I was reading a great story the other day and 3 lit pages in, the phrase I took off my kit. I know the phrase but everything up to that point was American. I just couldn't get back into that story.

It never occurs to me to think, "Gee, I wonder how 'name reader from another country' will read this."

It never occurs to me to think, "Gee, I wonder how ANY READER' will read this." I write for me and me alone. I posted my first story here because I wrote it for a friend and she wanted others to read it. I shared it, got positive feedback which encouraged me to write more.

If someone can't wrap their head around other cultures, another country's nuances, that really is on them, not me.

Again, never blamed anyone. Never said it was the authors fault. Not sure why you thought that.

I love literature. I've read Les Miserables Unabriged, Tolkein, Lewis, Adams, Shakesspeare and other British works. I have no issue with The Kings English. Hell to this day I prefer the Kings James bible to other versions.

When it's unexpected and comes out of left field I lose the ambiance of the story and most times I can't get back into it.
 
It's an interesting discussion re cultural sayings and spelling. I've received emails from people telling me I should learn to spell certain medical words including foetus and haemorrhage! I fear in Australia we get caught in the middle of US and UK usage and that can come across in some of the ways Aussie authors write things.

I was conscious in my Summer Lovin entry to explain that a cyclone is the same as a hurricane or typhoon and I would like to think that when I do use certain turns of phrase it is in a context that makes the definition obvious. It can be hard with syntax- 'dickhead' for instance is often used a s term of endearment in Australia along with cunt, it just depends on the way it is said.
 
It can be hard with syntax- 'dickhead' for instance is often used a s term of endearment in Australia along with cunt, it just depends on the way it is said.

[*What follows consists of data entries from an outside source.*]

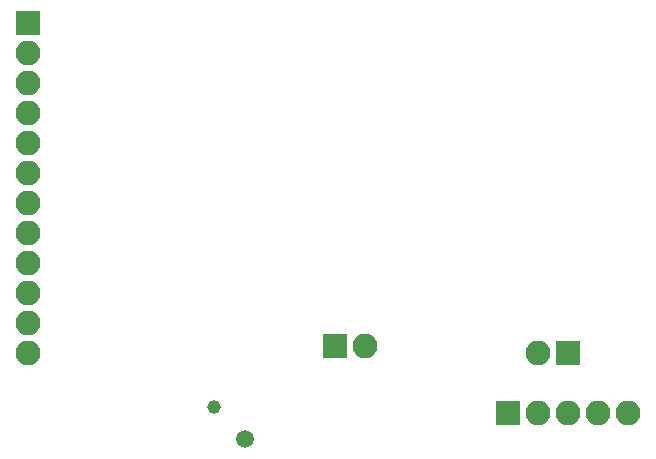
<source format=gbr>
G04 #@! TF.FileFunction,Soldermask,Bot*
%FSLAX46Y46*%
G04 Gerber Fmt 4.6, Leading zero omitted, Abs format (unit mm)*
G04 Created by KiCad (PCBNEW 4.0.7) date 04/18/19 14:14:10*
%MOMM*%
%LPD*%
G01*
G04 APERTURE LIST*
%ADD10C,0.100000*%
%ADD11R,2.100000X2.100000*%
%ADD12O,2.100000X2.100000*%
%ADD13C,1.160000*%
%ADD14C,1.500000*%
G04 APERTURE END LIST*
D10*
D11*
X115570000Y-107950000D03*
D12*
X115570000Y-110490000D03*
X115570000Y-113030000D03*
X115570000Y-115570000D03*
X115570000Y-118110000D03*
X115570000Y-120650000D03*
X115570000Y-123190000D03*
X115570000Y-125730000D03*
X115570000Y-128270000D03*
X115570000Y-130810000D03*
X115570000Y-133350000D03*
X115570000Y-135890000D03*
D11*
X156210000Y-140970000D03*
D12*
X158750000Y-140970000D03*
X161290000Y-140970000D03*
X163830000Y-140970000D03*
X166370000Y-140970000D03*
D13*
X131275204Y-140504796D03*
D14*
X133962210Y-143191802D03*
D11*
X141541500Y-135280400D03*
D12*
X144081500Y-135280400D03*
D11*
X161290000Y-135890000D03*
D12*
X158750000Y-135890000D03*
M02*

</source>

I think dickhead as a term of endearment is sort of delightful. And I'm imagining an Australian coming to America and picking up a baby and saying in front of the horrified parents, "Who's a sweet little dickhead? Who is? Who is?" And the baby just giggling away, because babies totally get it.
 
English English or American English? As long as the meaning is clear and not completely the wrong word it doesn’t matter.

As examples of the wrong word I’ve several times read American writers say something similar to, “he drug her across the room” instead of “he dragged her across the room“ and, with one recent exception, I was thanked for mentioning it. The other one that occurs is referring to testicles as being in a “sack” instead of “sac” but I think that applies to writers of all nationalities.

I’ve read many books by American writers and the fact that some words are spelled differently, and wanting to purchase a rubber in a stationery store in the USA gets an entirely different reaction from wanting to purchase one in the UK, doesn’t usually make much, if any, difference. It doesn’t take a degree to work out that a sidewalk is a pavement or a boot is a trunk. If you’re unsure there are plenty of search engines where you can find the answer in seconds.

I’ve spent a lot of time in the US over the years and spent many hilarious moments in respect of the different ways of pronouncing the same word.
Personally, I've never had a problem with this. Maybe it's because I've been exposed to a lot of people from a lot of different places, both in the US and abroad. I've heard that the English and the Americans are two peoples separated only by a common language... Maybe there's something to that.